In un libro destinato a suscitare scalpore e polemiche in Israele, la figlia dello scrittore Amos Oz ha accusato il padre, morto nel 2018, di essere stato violento nei suoi confronti fino agli ultimi giorni di vita. Nella autobiografia appena uscita in ebraico dal titolo "Qualcosa travestito da amore", Galia Oz denuncia un rapporto difficile con il padre, nume tutelare della letteratura israeliana e icona progressista.

"Nella mia infanzia - prende avvio il libro - mio padre mi ha picchiato, imprecato contro e umiliata. La violenza è stata creativa: mi ha trascinato fuori casa e mi ha cacciato via. Mi ha chiamato schifezza. Non una passeggera perdita di controllo e non uno schiaffo in faccia qui e lì, ma una routine di sadico abuso".

"Il mio crimine - ha aggiunto Galia, scrittrice di libri per bambini anche lei di successo - ero io stessa, così la punizione non ha avuto fine. Doveva essere sicuro che mi sarei dovuta spezzare".
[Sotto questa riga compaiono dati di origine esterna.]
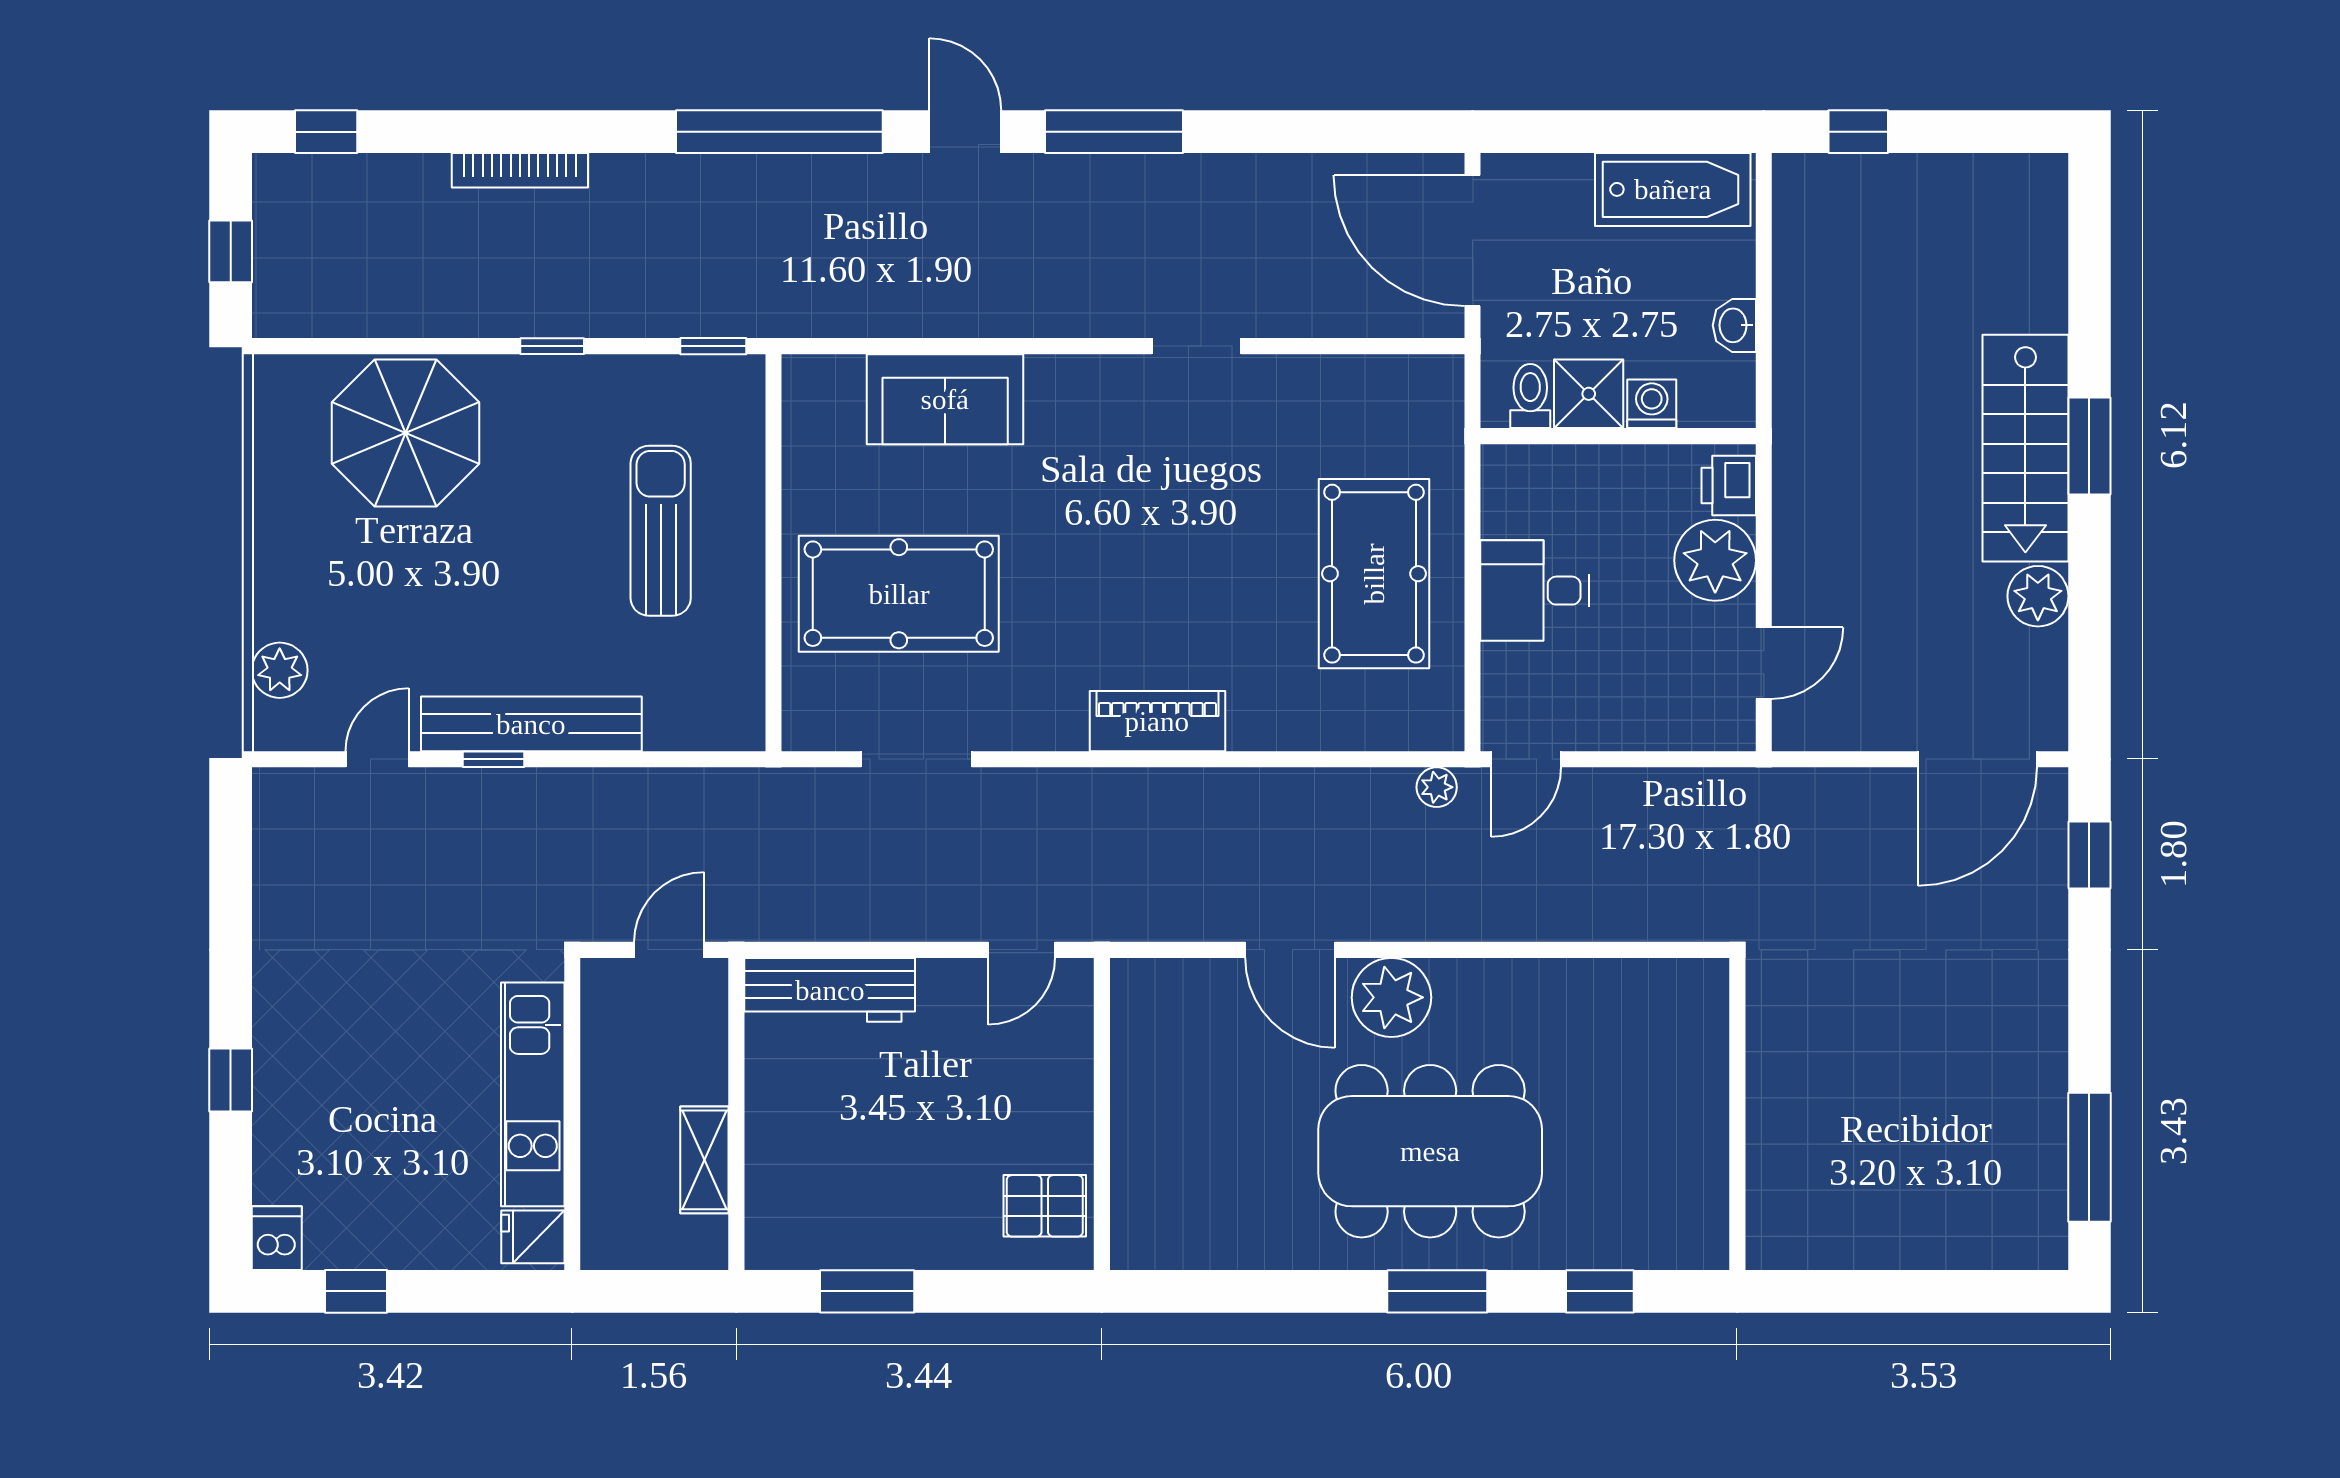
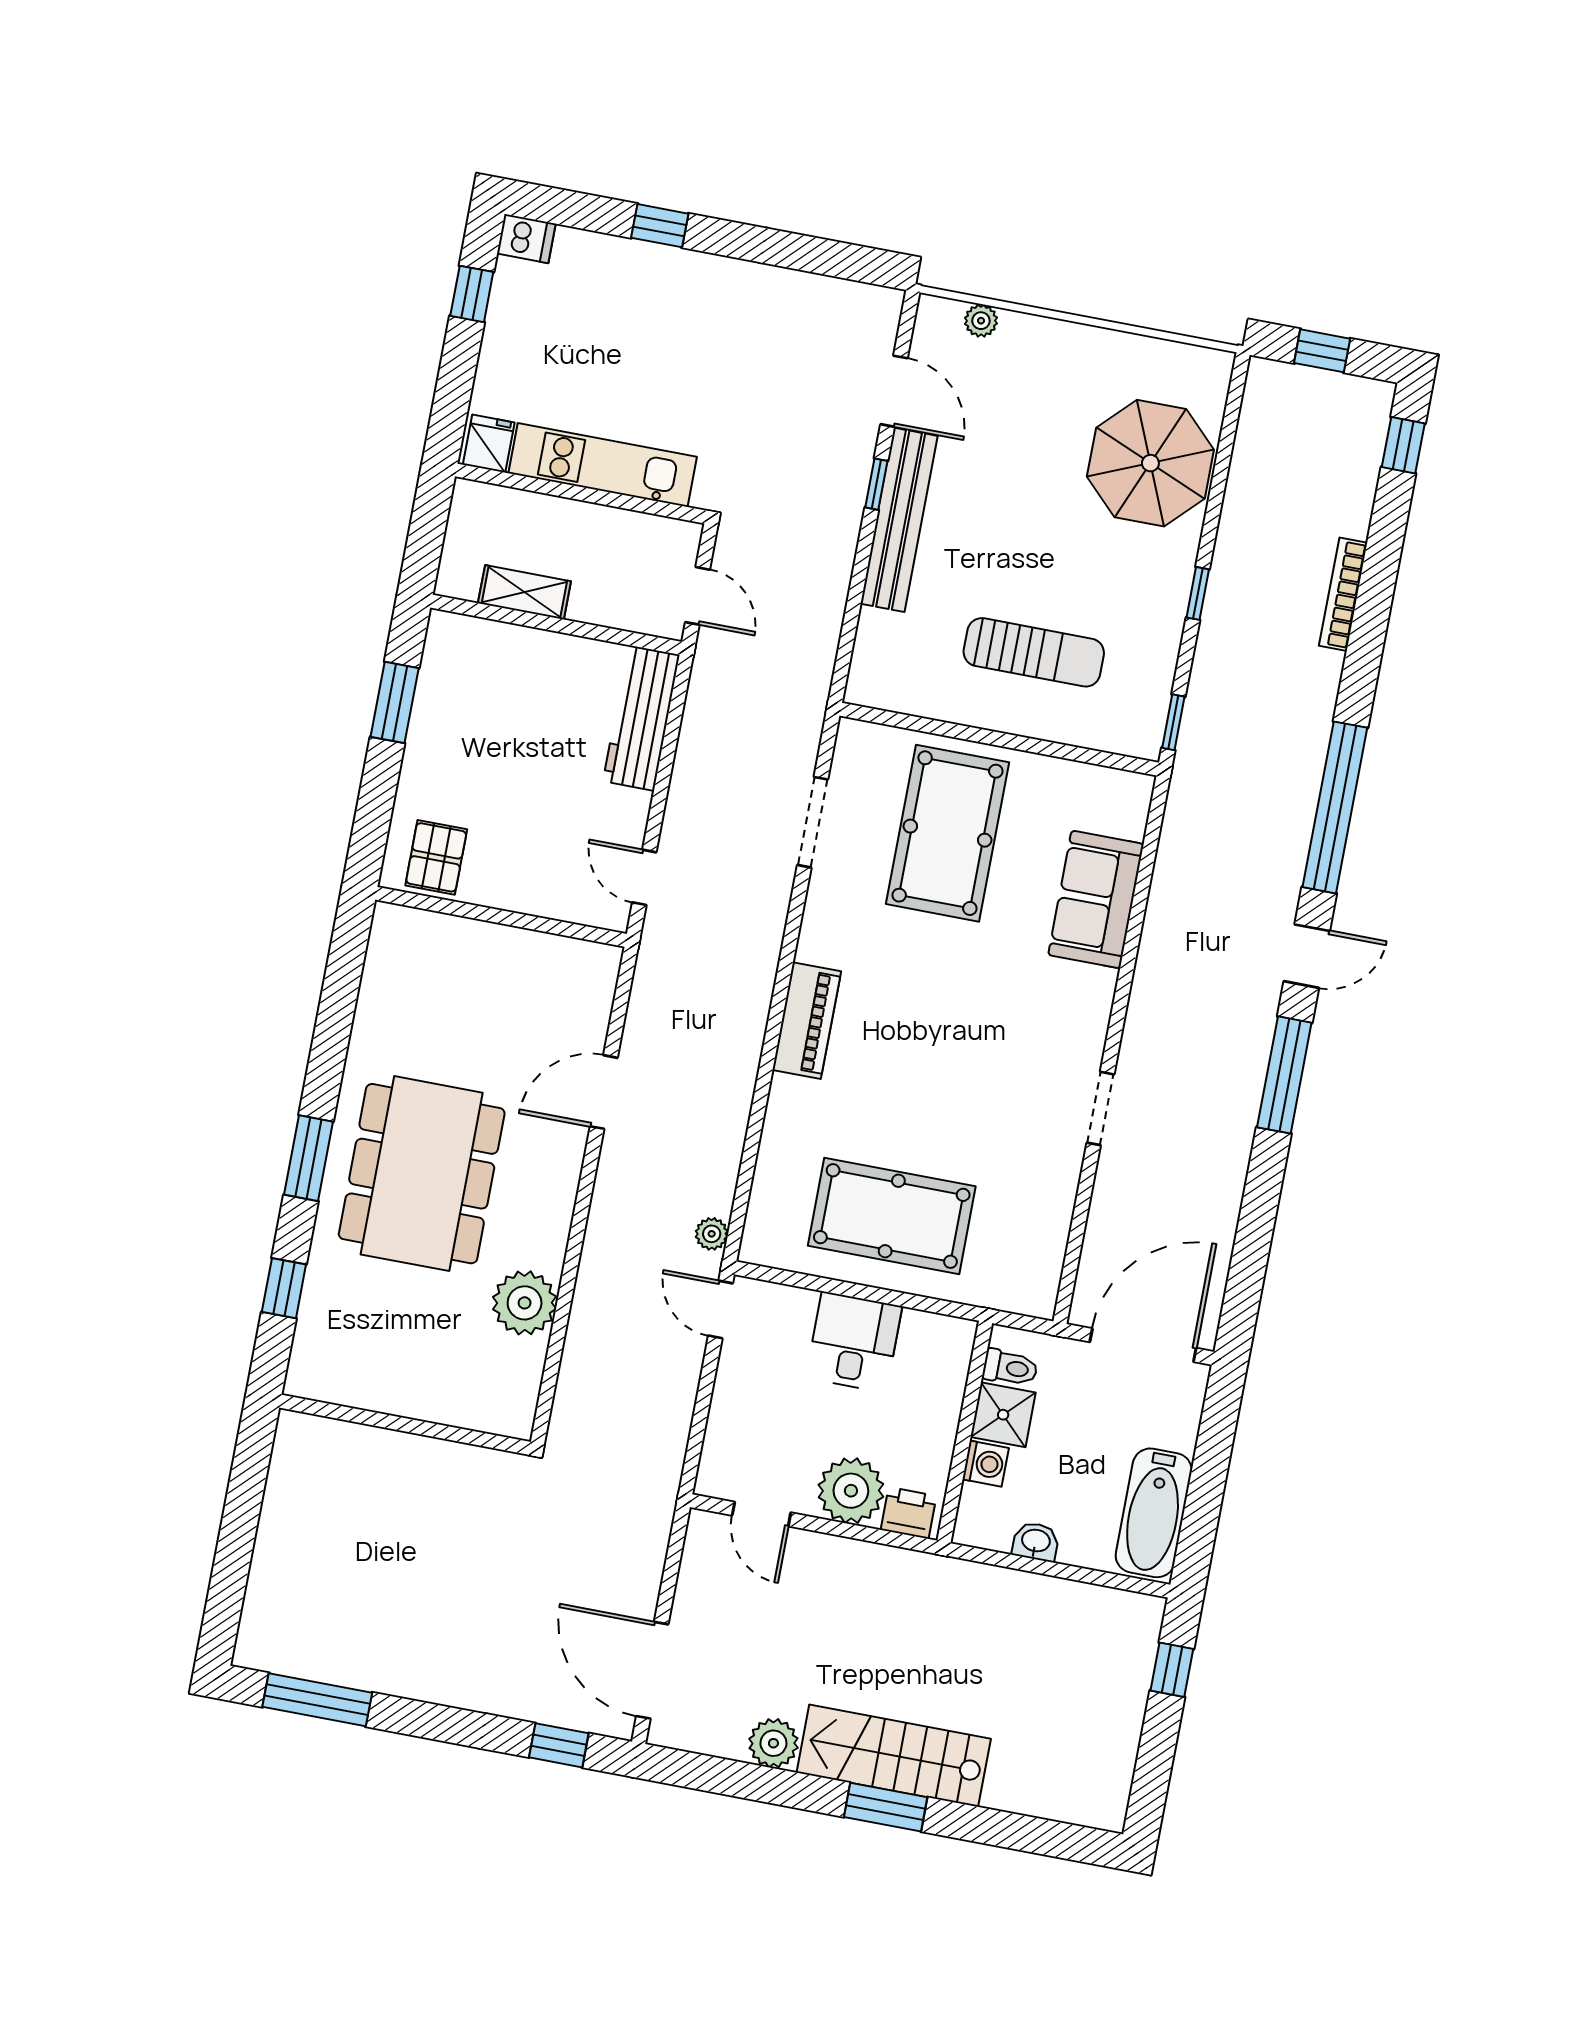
plant: (280, 670) -> (981, 321), width x0.73, depth x0.73
door: (377, 759) -> (894, 391), width x1.38
plant: (1391, 997) -> (525, 1303), moved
Un ritratto respinto dal resto della famiglia Oz: la vedova dell'autore Nili e gli altri suoi due figli - Fania e Daniel - hanno contestato con forza quanto sostenuto da Galia. "Abbiamo conosciuto - hanno scritto in un comunicato congiunto - un padre diverso: un caldo, amorevole, attento genitore che ha amato la sua famiglia".